* [WORK INSTRUCTIONS]: Write out the line that contains "Maximale af", then every following line to the end of the records below, with no other lines and no changes.

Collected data
|---|

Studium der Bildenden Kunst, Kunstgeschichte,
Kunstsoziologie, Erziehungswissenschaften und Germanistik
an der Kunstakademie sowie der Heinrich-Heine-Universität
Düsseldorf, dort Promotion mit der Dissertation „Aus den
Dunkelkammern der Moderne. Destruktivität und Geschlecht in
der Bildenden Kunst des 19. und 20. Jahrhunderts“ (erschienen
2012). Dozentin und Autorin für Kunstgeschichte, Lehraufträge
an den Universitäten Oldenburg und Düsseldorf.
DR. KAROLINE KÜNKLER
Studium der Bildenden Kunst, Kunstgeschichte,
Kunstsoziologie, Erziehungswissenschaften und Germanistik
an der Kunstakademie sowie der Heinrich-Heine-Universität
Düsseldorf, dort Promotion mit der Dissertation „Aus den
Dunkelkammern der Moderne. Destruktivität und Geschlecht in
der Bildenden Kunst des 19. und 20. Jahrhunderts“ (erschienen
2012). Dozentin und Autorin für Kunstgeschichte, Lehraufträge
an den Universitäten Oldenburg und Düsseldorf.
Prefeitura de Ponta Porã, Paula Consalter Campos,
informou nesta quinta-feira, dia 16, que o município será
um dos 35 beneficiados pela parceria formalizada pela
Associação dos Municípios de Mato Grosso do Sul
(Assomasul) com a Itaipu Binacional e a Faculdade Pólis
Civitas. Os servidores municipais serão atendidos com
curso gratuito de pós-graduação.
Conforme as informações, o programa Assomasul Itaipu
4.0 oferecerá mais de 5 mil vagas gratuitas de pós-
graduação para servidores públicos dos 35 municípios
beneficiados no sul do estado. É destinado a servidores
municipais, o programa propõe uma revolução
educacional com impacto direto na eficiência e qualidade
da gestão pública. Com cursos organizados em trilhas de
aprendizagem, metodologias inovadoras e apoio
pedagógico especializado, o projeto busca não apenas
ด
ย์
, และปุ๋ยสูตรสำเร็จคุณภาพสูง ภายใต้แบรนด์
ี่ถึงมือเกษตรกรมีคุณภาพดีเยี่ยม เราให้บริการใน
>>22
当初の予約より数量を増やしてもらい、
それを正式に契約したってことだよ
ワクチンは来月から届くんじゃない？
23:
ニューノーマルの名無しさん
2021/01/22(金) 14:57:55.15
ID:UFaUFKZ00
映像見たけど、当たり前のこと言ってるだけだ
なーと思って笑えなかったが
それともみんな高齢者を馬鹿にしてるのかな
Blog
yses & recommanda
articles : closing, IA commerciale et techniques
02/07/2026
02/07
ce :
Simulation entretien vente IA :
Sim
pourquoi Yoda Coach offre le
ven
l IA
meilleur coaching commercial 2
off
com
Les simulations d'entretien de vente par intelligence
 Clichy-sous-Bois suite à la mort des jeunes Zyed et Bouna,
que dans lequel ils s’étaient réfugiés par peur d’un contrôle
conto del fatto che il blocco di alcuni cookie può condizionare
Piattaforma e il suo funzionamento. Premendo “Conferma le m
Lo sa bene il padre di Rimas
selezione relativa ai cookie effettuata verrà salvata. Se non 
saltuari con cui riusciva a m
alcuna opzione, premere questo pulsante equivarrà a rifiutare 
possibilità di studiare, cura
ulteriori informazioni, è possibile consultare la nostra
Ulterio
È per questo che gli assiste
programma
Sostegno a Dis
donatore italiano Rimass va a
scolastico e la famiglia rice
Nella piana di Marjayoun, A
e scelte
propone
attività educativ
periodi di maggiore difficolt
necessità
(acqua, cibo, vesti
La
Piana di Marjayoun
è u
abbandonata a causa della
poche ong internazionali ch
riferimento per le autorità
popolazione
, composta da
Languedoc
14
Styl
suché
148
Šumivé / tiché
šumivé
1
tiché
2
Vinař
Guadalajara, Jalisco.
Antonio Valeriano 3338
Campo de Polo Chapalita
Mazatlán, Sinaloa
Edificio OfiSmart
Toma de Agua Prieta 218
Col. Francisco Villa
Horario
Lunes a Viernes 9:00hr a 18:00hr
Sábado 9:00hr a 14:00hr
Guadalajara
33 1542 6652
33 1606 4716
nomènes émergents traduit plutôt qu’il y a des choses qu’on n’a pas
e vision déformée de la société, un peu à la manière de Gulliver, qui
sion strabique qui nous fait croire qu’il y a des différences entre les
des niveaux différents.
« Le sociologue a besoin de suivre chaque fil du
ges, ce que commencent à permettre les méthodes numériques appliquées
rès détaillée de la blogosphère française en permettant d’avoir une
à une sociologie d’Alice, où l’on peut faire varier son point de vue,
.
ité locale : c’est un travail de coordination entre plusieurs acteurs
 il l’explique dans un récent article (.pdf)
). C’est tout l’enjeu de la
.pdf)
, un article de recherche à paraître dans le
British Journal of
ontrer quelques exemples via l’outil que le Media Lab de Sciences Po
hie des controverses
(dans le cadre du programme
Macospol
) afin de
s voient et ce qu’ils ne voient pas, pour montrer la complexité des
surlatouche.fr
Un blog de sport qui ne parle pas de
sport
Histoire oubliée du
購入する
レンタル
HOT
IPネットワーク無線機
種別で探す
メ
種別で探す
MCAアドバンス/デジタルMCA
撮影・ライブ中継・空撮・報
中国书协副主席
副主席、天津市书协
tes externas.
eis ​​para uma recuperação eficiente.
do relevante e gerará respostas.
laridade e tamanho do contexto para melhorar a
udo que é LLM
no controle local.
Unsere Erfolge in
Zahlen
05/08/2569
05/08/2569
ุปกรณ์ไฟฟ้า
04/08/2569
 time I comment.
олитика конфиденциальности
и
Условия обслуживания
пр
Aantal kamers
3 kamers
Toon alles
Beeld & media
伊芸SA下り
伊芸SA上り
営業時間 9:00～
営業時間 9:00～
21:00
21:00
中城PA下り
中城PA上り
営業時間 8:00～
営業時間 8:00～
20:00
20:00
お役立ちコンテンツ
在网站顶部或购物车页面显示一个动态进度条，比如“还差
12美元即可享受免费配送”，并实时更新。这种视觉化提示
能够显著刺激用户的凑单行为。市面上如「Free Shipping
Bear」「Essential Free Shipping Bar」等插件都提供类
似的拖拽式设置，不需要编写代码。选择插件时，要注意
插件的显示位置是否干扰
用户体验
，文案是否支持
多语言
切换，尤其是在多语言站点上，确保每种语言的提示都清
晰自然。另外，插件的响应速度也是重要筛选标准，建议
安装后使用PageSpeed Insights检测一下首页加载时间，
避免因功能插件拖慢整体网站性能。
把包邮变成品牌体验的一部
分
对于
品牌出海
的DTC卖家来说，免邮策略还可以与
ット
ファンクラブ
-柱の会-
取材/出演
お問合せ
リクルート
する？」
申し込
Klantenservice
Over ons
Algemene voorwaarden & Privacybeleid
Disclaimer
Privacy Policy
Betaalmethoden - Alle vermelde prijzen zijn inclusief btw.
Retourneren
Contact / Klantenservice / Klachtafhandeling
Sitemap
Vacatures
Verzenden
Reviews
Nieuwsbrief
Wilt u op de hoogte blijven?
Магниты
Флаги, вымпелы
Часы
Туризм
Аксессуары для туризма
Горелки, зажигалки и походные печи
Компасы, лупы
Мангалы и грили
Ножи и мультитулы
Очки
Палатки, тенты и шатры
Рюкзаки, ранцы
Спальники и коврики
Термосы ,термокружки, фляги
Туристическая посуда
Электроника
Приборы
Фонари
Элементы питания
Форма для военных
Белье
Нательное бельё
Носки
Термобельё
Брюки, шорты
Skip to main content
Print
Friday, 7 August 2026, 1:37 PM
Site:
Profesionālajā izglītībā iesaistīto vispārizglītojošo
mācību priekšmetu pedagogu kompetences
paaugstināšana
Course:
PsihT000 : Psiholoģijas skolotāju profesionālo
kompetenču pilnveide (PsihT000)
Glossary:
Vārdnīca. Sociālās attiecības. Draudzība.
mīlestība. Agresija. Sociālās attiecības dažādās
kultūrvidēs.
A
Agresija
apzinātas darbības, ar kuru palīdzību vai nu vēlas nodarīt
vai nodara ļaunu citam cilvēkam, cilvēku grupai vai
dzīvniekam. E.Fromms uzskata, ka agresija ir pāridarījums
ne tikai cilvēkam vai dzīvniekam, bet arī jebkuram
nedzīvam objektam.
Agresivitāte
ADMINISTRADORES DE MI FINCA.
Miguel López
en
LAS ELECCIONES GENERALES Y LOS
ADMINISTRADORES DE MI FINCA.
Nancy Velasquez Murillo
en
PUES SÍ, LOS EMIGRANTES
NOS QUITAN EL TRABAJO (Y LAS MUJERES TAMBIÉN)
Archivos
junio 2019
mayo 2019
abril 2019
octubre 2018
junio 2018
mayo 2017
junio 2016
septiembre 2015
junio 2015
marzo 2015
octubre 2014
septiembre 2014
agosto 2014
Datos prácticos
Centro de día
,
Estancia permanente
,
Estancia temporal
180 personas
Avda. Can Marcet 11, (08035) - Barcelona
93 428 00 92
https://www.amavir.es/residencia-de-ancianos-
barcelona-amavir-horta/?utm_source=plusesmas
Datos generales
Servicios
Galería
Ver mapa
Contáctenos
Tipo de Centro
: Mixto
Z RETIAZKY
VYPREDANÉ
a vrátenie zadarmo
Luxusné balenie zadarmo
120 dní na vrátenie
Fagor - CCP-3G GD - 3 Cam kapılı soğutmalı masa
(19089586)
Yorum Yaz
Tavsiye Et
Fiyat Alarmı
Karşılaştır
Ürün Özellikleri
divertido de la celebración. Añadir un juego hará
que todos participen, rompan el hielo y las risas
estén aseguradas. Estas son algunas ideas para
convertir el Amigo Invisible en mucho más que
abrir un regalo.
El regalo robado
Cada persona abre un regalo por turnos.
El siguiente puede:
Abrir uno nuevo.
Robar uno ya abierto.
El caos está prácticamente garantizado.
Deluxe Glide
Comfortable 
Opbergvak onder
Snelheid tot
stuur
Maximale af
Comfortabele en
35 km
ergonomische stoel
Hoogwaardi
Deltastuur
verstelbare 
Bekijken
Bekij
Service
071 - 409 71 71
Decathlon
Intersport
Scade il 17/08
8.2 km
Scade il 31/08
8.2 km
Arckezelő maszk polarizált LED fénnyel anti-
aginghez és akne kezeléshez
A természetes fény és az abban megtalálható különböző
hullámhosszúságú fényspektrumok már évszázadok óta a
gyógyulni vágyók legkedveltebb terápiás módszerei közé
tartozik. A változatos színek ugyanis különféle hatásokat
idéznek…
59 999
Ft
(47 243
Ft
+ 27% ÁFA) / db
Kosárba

|---|

* [RESPONSE AREA]:
Maximale af
Comfortabele en
35 km
ergonomische stoel
Hoogwaardi
Deltastuur
verstelbare 
Bekijken
Bekij
Service
071 - 409 71 71
Decathlon
Intersport
Scade il 17/08
8.2 km
Scade il 31/08
8.2 km
Arckezelő maszk polarizált LED fénnyel anti-
aginghez és akne kezeléshez
A természetes fény és az abban megtalálható különböző
hullámhosszúságú fényspektrumok már évszázadok óta a
gyógyulni vágyók legkedveltebb terápiás módszerei közé
tartozik. A változatos színek ugyanis különféle hatásokat
idéznek…
59 999
Ft
(47 243
Ft
+ 27% ÁFA) / db
Kosárba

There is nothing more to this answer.